[Stored items]

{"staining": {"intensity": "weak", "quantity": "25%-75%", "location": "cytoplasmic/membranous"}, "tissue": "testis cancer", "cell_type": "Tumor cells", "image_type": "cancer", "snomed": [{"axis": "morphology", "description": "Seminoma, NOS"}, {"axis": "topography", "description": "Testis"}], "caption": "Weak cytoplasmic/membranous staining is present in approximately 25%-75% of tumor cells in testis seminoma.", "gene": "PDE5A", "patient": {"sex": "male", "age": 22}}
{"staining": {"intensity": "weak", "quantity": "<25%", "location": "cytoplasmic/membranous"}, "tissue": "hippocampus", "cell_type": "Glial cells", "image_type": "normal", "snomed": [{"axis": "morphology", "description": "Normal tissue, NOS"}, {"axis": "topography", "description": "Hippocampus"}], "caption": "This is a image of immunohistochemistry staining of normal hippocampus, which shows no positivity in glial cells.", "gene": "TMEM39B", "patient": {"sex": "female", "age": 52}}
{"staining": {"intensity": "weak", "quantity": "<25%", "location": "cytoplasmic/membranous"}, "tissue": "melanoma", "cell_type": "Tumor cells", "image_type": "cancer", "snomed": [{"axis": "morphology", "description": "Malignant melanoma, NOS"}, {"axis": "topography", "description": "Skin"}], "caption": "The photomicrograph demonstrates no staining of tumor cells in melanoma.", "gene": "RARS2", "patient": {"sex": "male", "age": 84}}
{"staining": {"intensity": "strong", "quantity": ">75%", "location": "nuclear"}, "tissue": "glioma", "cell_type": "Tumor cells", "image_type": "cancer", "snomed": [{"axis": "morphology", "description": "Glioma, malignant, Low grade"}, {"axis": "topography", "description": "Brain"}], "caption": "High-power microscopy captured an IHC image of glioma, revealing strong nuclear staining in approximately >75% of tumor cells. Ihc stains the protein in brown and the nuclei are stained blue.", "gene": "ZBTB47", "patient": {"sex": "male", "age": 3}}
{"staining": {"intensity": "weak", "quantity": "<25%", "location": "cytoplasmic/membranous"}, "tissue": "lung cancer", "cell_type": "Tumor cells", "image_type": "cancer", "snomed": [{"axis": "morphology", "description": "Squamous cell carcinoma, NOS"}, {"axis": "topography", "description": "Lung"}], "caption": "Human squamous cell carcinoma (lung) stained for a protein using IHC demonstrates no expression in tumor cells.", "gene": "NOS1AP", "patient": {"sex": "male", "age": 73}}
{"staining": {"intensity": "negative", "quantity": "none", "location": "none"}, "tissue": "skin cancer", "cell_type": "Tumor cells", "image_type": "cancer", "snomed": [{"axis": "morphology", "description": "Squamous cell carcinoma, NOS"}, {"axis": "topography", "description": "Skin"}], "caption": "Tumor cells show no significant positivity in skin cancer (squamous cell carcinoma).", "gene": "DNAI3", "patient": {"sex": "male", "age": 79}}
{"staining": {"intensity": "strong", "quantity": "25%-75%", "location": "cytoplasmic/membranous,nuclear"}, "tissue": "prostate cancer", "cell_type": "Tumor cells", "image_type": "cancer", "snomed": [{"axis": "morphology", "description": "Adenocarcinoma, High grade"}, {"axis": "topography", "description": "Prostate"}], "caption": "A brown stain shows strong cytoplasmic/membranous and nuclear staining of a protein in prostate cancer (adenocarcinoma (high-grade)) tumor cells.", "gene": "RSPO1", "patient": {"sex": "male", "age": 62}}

[Exercise requirements]
Exactly as written above, copy every line.

[Response area]
{"staining": {"intensity": "weak", "quantity": "25%-75%", "location": "cytoplasmic/membranous"}, "tissue": "testis cancer", "cell_type": "Tumor cells", "image_type": "cancer", "snomed": [{"axis": "morphology", "description": "Seminoma, NOS"}, {"axis": "topography", "description": "Testis"}], "caption": "Weak cytoplasmic/membranous staining is present in approximately 25%-75% of tumor cells in testis seminoma.", "gene": "PDE5A", "patient": {"sex": "male", "age": 22}}
{"staining": {"intensity": "weak", "quantity": "<25%", "location": "cytoplasmic/membranous"}, "tissue": "hippocampus", "cell_type": "Glial cells", "image_type": "normal", "snomed": [{"axis": "morphology", "description": "Normal tissue, NOS"}, {"axis": "topography", "description": "Hippocampus"}], "caption": "This is a image of immunohistochemistry staining of normal hippocampus, which shows no positivity in glial cells.", "gene": "TMEM39B", "patient": {"sex": "female", "age": 52}}
{"staining": {"intensity": "weak", "quantity": "<25%", "location": "cytoplasmic/membranous"}, "tissue": "melanoma", "cell_type": "Tumor cells", "image_type": "cancer", "snomed": [{"axis": "morphology", "description": "Malignant melanoma, NOS"}, {"axis": "topography", "description": "Skin"}], "caption": "The photomicrograph demonstrates no staining of tumor cells in melanoma.", "gene": "RARS2", "patient": {"sex": "male", "age": 84}}
{"staining": {"intensity": "strong", "quantity": ">75%", "location": "nuclear"}, "tissue": "glioma", "cell_type": "Tumor cells", "image_type": "cancer", "snomed": [{"axis": "morphology", "description": "Glioma, malignant, Low grade"}, {"axis": "topography", "description": "Brain"}], "caption": "High-power microscopy captured an IHC image of glioma, revealing strong nuclear staining in approximately >75% of tumor cells. Ihc stains the protein in brown and the nuclei are stained blue.", "gene": "ZBTB47", "patient": {"sex": "male", "age": 3}}
{"staining": {"intensity": "weak", "quantity": "<25%", "location": "cytoplasmic/membranous"}, "tissue": "lung cancer", "cell_type": "Tumor cells", "image_type": "cancer", "snomed": [{"axis": "morphology", "description": "Squamous cell carcinoma, NOS"}, {"axis": "topography", "description": "Lung"}], "caption": "Human squamous cell carcinoma (lung) stained for a protein using IHC demonstrates no expression in tumor cells.", "gene": "NOS1AP", "patient": {"sex": "male", "age": 73}}
{"staining": {"intensity": "negative", "quantity": "none", "location": "none"}, "tissue": "skin cancer", "cell_type": "Tumor cells", "image_type": "cancer", "snomed": [{"axis": "morphology", "description": "Squamous cell carcinoma, NOS"}, {"axis": "topography", "description": "Skin"}], "caption": "Tumor cells show no significant positivity in skin cancer (squamous cell carcinoma).", "gene": "DNAI3", "patient": {"sex": "male", "age": 79}}
{"staining": {"intensity": "strong", "quantity": "25%-75%", "location": "cytoplasmic/membranous,nuclear"}, "tissue": "prostate cancer", "cell_type": "Tumor cells", "image_type": "cancer", "snomed": [{"axis": "morphology", "description": "Adenocarcinoma, High grade"}, {"axis": "topography", "description": "Prostate"}], "caption": "A brown stain shows strong cytoplasmic/membranous and nuclear staining of a protein in prostate cancer (adenocarcinoma (high-grade)) tumor cells.", "gene": "RSPO1", "patient": {"sex": "male", "age": 62}}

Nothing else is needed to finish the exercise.